Arcana Training

Submodules

arcana.training.train_model module

This script contains the training function for the sequence to sequence model

class arcana.training.train_model.Seq2SeqTrainer(seq2seq, criterion, optimizer, device, scheduler, config)

Bases: object

Class for training the sequence to sequence model

calculate_overall_combined_loss(target, output, process_type, temp_losses_individual)

calculating the loss function for each dimension and overall loss - calculate the loss for endogenous variables - mask-out the zero values - calculate losses and store them in the appropriate dictionary

Parameters:
  • target (tensor) – target tensor

  • output (tensor) – predicted tensor

  • process_type (str) – train or val

  • temp_losses_individual (dict) – dictionary for storing the losses for each dimension

Returns:
  • loss – overall loss

  • temp_losses_individual – loss for each dimension

calculate_overall_loss(target, output, dim_weights)

calculating the loss function for each dimension and overall loss

Parameters:
  • target (tensor) – target tensor

  • output (tensor) – predicted tensor

  • dim_weights (list) – weights for each dimension

Returns:
  • loss – overall loss

  • temp_losses_individual – loss for each dimension

compute_loss(output, target, process_type)

Compute the loss for each batch - calculate the loss for each dimension and overall loss - add the losses for later averaging for each epoch

Parameters:
  • output (tensor) – predicted tensor

  • target (tensor) – target tensor

  • process_type (str) – train or val

Returns:

loss – overall loss

count_parameters()

Count the number of trainable parameters

early_stopping_check(train_loss, val_loss, epoch)

Check if early stopping should be applied

Parameters:
  • train_loss (float) – training loss

  • val_loss (float) – validation loss

  • epoch (int) – current epoch

Returns:

should_stop (bool) – True if early stopping should be applied

initialize_training()

Initialize different parameters for training the model: - create directories for saving the model and parameters - move the model to the device - initialize early stopping and teacher forcing

plot_training_params()

Plot the learning rate and losses

save_training_results_and_plots(epoch=None)

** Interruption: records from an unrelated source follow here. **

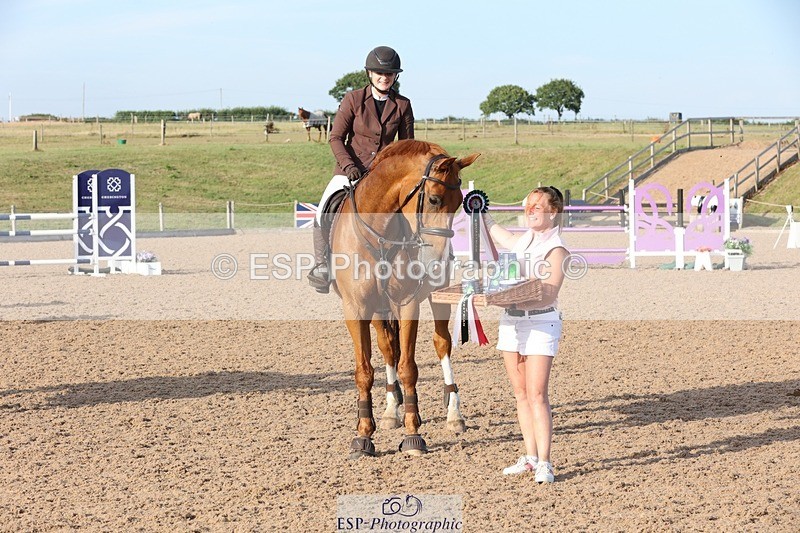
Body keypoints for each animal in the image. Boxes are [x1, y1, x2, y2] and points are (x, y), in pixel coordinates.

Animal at [327, 139, 480, 458]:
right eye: (433, 200)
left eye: (460, 203)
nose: (436, 261)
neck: (381, 233)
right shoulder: (356, 308)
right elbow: (365, 370)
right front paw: (363, 436)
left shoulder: (407, 303)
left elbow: (409, 368)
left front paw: (413, 435)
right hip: (378, 310)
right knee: (388, 348)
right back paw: (390, 411)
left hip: (436, 297)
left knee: (441, 343)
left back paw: (454, 415)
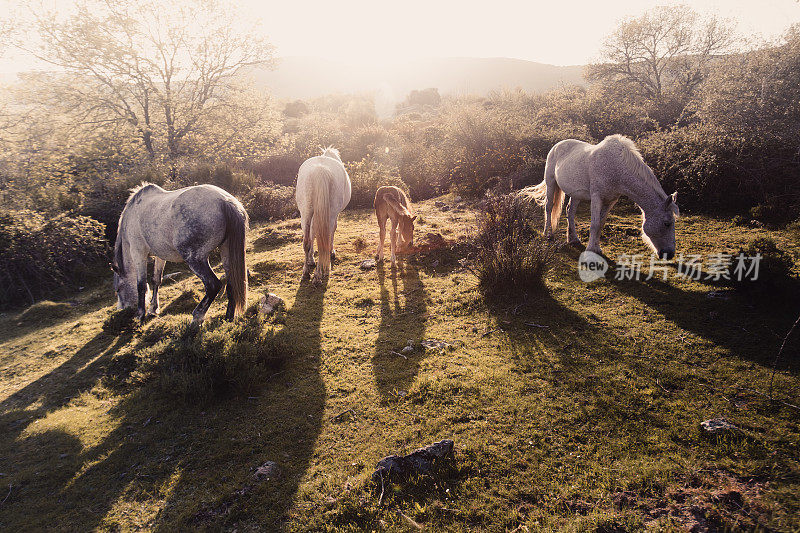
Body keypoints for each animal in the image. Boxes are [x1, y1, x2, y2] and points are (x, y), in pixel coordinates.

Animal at [110, 183, 247, 324]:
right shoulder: (160, 255)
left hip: (194, 259)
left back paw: (197, 317)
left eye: (118, 289)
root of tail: (225, 200)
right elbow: (156, 280)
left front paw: (140, 315)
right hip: (226, 251)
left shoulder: (138, 254)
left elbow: (141, 285)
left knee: (213, 285)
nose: (122, 309)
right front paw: (153, 309)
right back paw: (228, 317)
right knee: (231, 284)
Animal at [296, 145, 352, 282]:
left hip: (305, 213)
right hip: (330, 214)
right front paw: (331, 253)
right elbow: (333, 230)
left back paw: (306, 273)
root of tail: (320, 170)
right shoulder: (335, 215)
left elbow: (312, 233)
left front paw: (311, 259)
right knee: (326, 236)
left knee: (306, 241)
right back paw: (320, 273)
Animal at [520, 133, 680, 258]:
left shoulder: (611, 200)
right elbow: (595, 224)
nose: (670, 254)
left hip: (576, 194)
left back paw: (573, 239)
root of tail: (557, 145)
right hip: (551, 182)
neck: (616, 167)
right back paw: (548, 234)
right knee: (549, 207)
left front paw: (597, 248)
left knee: (570, 211)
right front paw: (591, 249)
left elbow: (601, 224)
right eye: (667, 223)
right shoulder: (597, 197)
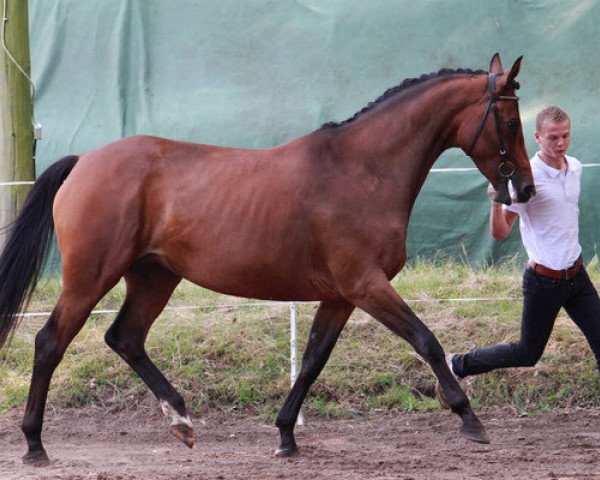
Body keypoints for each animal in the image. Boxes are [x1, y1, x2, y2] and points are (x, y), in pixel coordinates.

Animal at [0, 53, 536, 464]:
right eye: (510, 122)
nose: (526, 189)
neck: (362, 171)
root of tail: (84, 162)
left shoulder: (341, 296)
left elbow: (314, 360)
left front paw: (285, 436)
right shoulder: (367, 285)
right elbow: (426, 340)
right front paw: (468, 417)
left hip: (154, 277)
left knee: (125, 337)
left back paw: (181, 419)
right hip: (90, 277)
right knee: (50, 342)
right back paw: (34, 445)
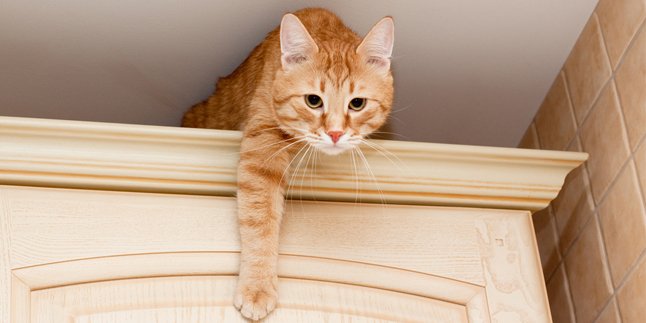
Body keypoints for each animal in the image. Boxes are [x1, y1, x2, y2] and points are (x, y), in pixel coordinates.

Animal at [181, 7, 394, 322]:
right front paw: (257, 286)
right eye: (313, 100)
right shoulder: (262, 149)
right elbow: (260, 221)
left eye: (357, 104)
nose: (335, 133)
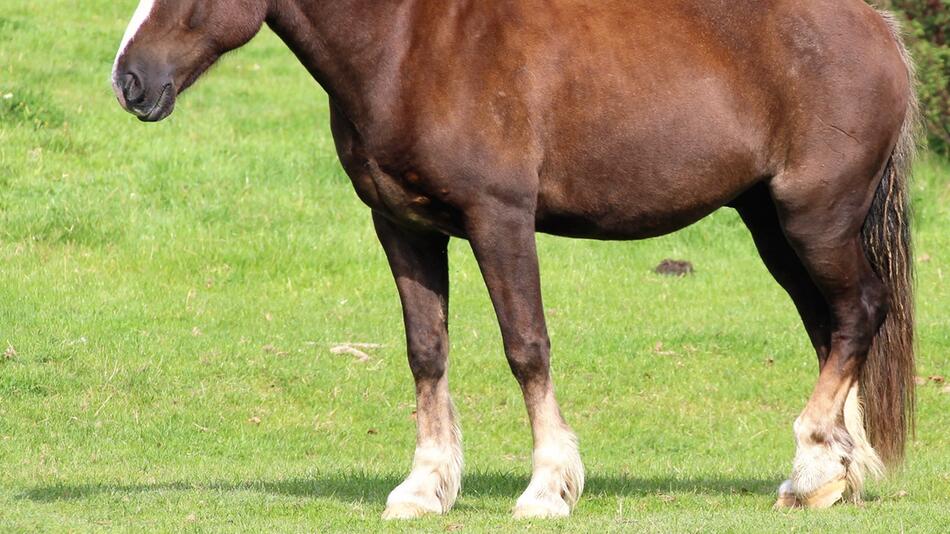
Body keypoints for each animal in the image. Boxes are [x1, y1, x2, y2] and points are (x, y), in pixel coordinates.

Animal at [109, 0, 916, 520]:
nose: (129, 80)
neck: (408, 46)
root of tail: (879, 28)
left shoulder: (500, 221)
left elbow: (526, 347)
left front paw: (548, 488)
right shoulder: (403, 229)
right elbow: (426, 351)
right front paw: (424, 489)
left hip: (814, 220)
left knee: (856, 314)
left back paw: (812, 469)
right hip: (773, 225)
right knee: (829, 326)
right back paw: (829, 474)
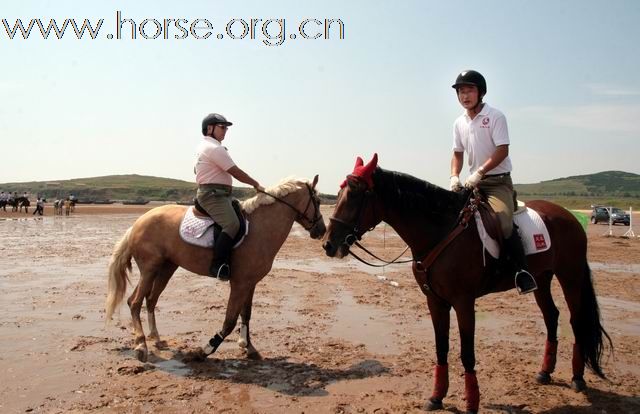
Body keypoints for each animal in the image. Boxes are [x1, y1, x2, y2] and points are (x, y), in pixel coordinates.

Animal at [107, 175, 324, 362]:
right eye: (319, 201)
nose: (321, 230)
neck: (261, 228)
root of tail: (138, 222)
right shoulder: (239, 284)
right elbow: (229, 321)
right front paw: (204, 351)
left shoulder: (250, 283)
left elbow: (246, 314)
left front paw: (249, 347)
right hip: (150, 269)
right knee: (136, 302)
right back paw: (141, 346)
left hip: (165, 269)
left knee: (147, 300)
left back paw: (156, 339)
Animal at [322, 155, 612, 414]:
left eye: (355, 195)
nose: (328, 244)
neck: (440, 230)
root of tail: (569, 216)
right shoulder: (435, 301)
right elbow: (441, 348)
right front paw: (436, 397)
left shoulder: (463, 302)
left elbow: (466, 353)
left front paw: (472, 403)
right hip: (541, 278)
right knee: (552, 316)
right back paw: (544, 372)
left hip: (570, 275)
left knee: (576, 320)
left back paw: (577, 378)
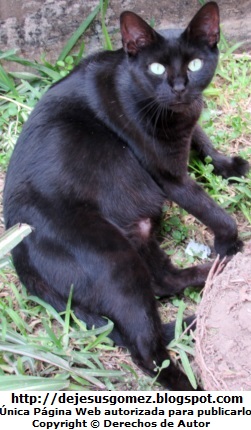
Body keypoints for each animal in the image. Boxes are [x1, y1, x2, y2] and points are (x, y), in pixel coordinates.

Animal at [2, 2, 250, 390]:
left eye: (195, 64)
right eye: (157, 68)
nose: (179, 87)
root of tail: (19, 256)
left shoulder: (187, 125)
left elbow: (202, 138)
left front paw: (230, 166)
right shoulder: (168, 176)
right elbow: (215, 212)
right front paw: (230, 245)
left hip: (139, 236)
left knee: (163, 283)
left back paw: (210, 276)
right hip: (114, 259)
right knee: (146, 350)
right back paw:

Save the model and parameters and plot the results

Parameters:

epoch (int) – current epoch

train_epoch(epoch, train_loader, available_seq)

Train the model for one epoch by looping through the batches - zero the hidden states and gradients - forward pass - compute loss and backpropagation - update parameters and learning rate - calculate the loss for each batch and add it to the loss_trace

Parameters:
  • epoch (int) – current epoch

  • train_loader (torch.utils.data.DataLoader) – training data loader

  • available_seq (int) – available sequence length

train_model(train_loader, val_loader, val_lengths, trial=None)

The main function that controls the training process which does the following: - initialize the training - train the model - validate the model - calculate the loss for each epoch and add it to the loss_trace - print the last losses and scores after every 50 epochs - early stopping - update the training parameters - save the training results and plots

Parameters:
  • train_loader (torch.utils.data.DataLoader) – training data loader

  • val_loader (torch.utils.data.DataLoader) – validation data loader

  • val_lengths (list) – list of lengths of the validation data

  • trial (optuna.trial) – optuna trial

update_training_params(epoch)

Update the learning rate and add it to the learning_rate_dict

Parameters:

epoch (int) – current epoch

validation_epoch(val_loader, val_lengths, available_seq)

Validate the model for one epoch by looping through the batches - turn off the gradients - zero the hidden states - forward pass and compute loss - calculate the loss for each batch and add it to the loss_trace

Parameters:
  • val_loader (torch.utils.data.DataLoader) – validation data loader

  • val_lengths (list) – list of lengths of the validation data

  • available_seq (int) – available sequence length

Module contents